Muitos lesados do BES “preferiam ter sido violentados, a terem perdido as poupanças de uma vida”
Advogado de 1600 lesados do caso Espírito Santo critica oposição do Ministério Público a que fosse reconhecido aos clientes estatuto de vítima.
Muitos lesados do BES “preferiam ter sido violentados pelos arguidos, a terem perdido as poupanças de uma vida”. A frase foi dita pelo advogado Nuno Silva Vieira esta quarta-feira no debate instrutório do caso BES, que decorre até sexta-feira no tribunal de Monsanto, em Lisboa.
O representante de 1600 lesados não poupou o próprio Ministério Público, que acusou o antigo banqueiro Ricardo Salgado e mais 24 arguidos no caso que apura responsabilidades criminais no colapso do universo Espírito Santo.
Em causa o facto de os procuradores se terem oposto a que fosse atribuído o estatuto de vítima especialmente vulnerável a muito dos lesados, entendendo que esse estatuto estava reservado a vítimas de crimes violentos e não abarcava vítimas de crimes financeiros.
O primeiro juiz de instrução do caso, Ivo Rosa e, mais tarde, o actual, Pedro Santos Correia, entenderam de forma diferente e concederam esse estatuto a mais de 1200 lesados neste caso.
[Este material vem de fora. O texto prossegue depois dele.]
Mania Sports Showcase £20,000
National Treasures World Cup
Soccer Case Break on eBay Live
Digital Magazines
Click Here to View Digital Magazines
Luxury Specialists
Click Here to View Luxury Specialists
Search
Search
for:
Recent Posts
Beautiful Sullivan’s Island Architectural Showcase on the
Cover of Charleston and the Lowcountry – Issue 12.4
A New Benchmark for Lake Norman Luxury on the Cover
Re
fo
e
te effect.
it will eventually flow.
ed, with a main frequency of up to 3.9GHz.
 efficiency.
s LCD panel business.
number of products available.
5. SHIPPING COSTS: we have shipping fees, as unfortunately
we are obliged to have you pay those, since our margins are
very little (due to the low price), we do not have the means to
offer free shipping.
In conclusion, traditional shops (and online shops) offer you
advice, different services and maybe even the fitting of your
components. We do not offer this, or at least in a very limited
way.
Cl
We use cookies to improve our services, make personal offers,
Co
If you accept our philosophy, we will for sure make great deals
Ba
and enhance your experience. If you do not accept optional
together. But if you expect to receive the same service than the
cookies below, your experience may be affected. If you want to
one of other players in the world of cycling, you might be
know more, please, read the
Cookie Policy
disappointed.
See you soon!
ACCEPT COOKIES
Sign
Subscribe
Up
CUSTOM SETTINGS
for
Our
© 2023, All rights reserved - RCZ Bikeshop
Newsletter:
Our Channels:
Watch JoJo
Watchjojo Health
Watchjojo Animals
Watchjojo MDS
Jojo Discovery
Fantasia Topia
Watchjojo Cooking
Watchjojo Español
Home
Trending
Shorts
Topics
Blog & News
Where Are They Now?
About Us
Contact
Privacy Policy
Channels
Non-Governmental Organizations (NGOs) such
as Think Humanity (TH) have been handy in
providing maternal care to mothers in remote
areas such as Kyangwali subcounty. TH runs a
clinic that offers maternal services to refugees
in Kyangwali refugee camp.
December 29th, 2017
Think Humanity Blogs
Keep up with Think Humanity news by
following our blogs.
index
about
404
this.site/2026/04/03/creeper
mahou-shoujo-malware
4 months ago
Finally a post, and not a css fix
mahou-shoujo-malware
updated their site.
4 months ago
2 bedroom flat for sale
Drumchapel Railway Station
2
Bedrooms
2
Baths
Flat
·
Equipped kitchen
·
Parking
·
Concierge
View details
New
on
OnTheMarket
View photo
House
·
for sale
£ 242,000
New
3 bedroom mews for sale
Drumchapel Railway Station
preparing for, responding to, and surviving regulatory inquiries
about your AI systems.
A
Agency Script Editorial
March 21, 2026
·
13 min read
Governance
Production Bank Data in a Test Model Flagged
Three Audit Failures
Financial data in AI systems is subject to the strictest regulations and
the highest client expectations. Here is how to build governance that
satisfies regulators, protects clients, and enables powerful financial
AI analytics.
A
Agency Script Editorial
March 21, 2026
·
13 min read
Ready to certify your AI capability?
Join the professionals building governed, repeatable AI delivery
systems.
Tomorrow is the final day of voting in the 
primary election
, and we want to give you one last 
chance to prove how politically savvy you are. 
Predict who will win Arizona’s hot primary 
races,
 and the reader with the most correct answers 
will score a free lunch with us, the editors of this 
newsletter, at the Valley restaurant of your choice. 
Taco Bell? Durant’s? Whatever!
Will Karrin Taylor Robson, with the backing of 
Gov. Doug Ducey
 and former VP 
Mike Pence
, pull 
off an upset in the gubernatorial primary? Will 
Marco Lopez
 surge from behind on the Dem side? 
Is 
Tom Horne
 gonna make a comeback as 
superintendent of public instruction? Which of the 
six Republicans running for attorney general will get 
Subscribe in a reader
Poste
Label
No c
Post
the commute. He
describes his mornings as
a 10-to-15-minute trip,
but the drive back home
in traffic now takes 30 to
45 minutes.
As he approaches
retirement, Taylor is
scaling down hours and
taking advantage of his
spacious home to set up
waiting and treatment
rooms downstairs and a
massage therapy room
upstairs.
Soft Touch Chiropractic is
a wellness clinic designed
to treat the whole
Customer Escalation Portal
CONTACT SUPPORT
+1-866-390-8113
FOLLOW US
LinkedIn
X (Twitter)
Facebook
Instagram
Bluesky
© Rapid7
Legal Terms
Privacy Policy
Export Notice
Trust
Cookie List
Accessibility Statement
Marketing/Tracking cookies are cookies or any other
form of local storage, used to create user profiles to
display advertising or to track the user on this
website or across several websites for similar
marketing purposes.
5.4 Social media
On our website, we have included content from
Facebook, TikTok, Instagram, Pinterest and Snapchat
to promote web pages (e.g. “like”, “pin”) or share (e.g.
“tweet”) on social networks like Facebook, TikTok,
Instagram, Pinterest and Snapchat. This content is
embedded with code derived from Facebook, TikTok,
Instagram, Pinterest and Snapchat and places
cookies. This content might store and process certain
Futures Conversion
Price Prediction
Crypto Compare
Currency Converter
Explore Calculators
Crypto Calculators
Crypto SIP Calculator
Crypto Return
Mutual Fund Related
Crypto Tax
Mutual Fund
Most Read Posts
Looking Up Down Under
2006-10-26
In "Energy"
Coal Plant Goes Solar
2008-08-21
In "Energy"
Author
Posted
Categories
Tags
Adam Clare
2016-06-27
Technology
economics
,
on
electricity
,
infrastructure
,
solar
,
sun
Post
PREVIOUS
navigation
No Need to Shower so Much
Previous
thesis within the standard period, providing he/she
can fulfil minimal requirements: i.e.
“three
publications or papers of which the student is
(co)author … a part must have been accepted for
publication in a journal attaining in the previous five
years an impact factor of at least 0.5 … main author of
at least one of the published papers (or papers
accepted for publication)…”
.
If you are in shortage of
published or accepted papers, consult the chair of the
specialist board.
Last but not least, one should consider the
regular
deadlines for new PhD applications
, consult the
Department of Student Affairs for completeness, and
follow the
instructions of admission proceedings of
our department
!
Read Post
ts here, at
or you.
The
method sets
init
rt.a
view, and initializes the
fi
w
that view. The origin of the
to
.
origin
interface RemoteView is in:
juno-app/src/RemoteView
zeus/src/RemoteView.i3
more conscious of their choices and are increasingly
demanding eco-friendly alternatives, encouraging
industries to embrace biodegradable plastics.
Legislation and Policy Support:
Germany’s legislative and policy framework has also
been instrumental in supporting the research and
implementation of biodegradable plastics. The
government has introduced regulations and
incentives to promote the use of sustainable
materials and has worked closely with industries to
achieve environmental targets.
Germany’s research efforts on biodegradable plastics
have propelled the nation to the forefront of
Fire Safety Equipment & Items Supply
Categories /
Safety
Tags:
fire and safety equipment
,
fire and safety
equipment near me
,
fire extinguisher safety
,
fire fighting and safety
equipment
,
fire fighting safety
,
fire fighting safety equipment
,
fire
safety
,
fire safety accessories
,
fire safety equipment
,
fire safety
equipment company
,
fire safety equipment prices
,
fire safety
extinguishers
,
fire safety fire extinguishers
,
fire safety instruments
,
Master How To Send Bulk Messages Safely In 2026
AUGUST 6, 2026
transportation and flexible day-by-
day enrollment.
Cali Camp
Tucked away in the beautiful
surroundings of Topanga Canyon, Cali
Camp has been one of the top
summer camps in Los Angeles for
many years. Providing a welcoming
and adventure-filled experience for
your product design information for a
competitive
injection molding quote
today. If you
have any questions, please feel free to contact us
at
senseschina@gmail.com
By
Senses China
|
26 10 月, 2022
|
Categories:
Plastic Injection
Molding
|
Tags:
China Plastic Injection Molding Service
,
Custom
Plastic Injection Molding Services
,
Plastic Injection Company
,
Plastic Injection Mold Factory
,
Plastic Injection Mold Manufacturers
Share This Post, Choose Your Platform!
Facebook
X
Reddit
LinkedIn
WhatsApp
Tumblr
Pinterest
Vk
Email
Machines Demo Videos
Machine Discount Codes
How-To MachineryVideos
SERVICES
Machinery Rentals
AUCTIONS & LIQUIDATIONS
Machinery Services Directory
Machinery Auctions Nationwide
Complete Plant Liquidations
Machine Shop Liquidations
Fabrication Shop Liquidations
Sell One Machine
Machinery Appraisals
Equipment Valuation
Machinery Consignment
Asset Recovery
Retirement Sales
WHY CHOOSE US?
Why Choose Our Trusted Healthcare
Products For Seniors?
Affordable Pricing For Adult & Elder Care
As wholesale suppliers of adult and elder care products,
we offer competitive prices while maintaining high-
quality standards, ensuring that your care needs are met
O principal benefício será poderem conseguir ser indemnizados mais rapidamente.
“O Ministério Público nunca esteve preocupado com certos temas. Preocupou-se em defender a sua acusação, de forma acérrima, mas nunca esteve preocupado com a compensação célere dos lesados”, afirmou Nuno Silva Vieira, que disse esperar que no futuro não seja necessário as vítimas terem de se defender do Ministério Público.
O defensor citou o Nobel da Economia Daniel Kahneman para falar na “dor de perder dinheiro” e nas investigações em neurociência que “mostram que a perda de dinheiro pode activar regiões cerebrais semelhantes às envolvidas na experiência de dor física”.
“Este não é o processo do doutor Ricardo Salgado. Este é o processo em que se apuram responsabilidades criminais, patrimoniais e não patrimoniais de várias pessoas que destruíram vidas, sonhos, casamentos, relações e tranquilidade familiar”, realçou Nuno Silva Vieira.
Sobre as 80 dezenas de sessões de instrução, Nuno Silva Vieira garante que só serviram para reforçar a prova que suporta a acusação e pediu que todos os arguidos acusados sejam levados a julgamento.